### Stated exercise
Reproduce the lines word for word, starting with the first line of the records and going on through the line that contains "Header WCS: none".

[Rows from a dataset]
━━━━━━━━━━━━━━━━

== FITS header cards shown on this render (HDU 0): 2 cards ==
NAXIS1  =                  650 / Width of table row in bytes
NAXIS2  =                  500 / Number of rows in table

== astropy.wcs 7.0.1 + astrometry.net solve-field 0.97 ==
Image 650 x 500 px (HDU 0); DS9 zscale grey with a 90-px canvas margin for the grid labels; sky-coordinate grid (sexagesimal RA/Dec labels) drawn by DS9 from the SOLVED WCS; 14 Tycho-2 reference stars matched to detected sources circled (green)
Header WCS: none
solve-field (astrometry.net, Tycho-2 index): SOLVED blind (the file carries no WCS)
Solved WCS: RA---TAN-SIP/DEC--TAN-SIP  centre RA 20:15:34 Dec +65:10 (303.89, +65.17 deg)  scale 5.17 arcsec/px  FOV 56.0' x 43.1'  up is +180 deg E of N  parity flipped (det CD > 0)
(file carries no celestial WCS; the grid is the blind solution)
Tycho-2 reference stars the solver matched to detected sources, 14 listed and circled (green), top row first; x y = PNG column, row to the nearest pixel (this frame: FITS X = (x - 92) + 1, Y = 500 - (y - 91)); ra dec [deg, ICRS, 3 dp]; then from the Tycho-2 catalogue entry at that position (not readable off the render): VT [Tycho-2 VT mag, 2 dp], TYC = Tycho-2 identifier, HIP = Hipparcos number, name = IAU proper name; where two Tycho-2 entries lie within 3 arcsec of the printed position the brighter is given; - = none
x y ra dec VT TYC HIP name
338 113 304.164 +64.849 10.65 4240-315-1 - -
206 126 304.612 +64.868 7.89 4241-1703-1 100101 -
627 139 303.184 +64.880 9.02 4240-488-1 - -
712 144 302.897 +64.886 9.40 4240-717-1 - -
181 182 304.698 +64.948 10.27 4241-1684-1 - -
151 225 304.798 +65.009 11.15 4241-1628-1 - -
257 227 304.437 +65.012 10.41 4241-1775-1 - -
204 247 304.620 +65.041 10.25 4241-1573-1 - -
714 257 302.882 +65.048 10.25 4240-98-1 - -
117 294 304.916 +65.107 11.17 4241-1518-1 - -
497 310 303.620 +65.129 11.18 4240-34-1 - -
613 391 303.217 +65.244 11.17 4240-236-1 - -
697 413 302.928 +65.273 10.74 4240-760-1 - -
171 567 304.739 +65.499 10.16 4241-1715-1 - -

━━━━━━━━━━━━━━━━

### Answer to the task
== FITS header cards shown on this render (HDU 0): 2 cards ==
NAXIS1  =                  650 / Width of table row in bytes
NAXIS2  =                  500 / Number of rows in table

== astropy.wcs 7.0.1 + astrometry.net solve-field 0.97 ==
Image 650 x 500 px (HDU 0); DS9 zscale grey with a 90-px canvas margin for the grid labels; sky-coordinate grid (sexagesimal RA/Dec labels) drawn by DS9 from the SOLVED WCS; 14 Tycho-2 reference stars matched to detected sources circled (green)
Header WCS: none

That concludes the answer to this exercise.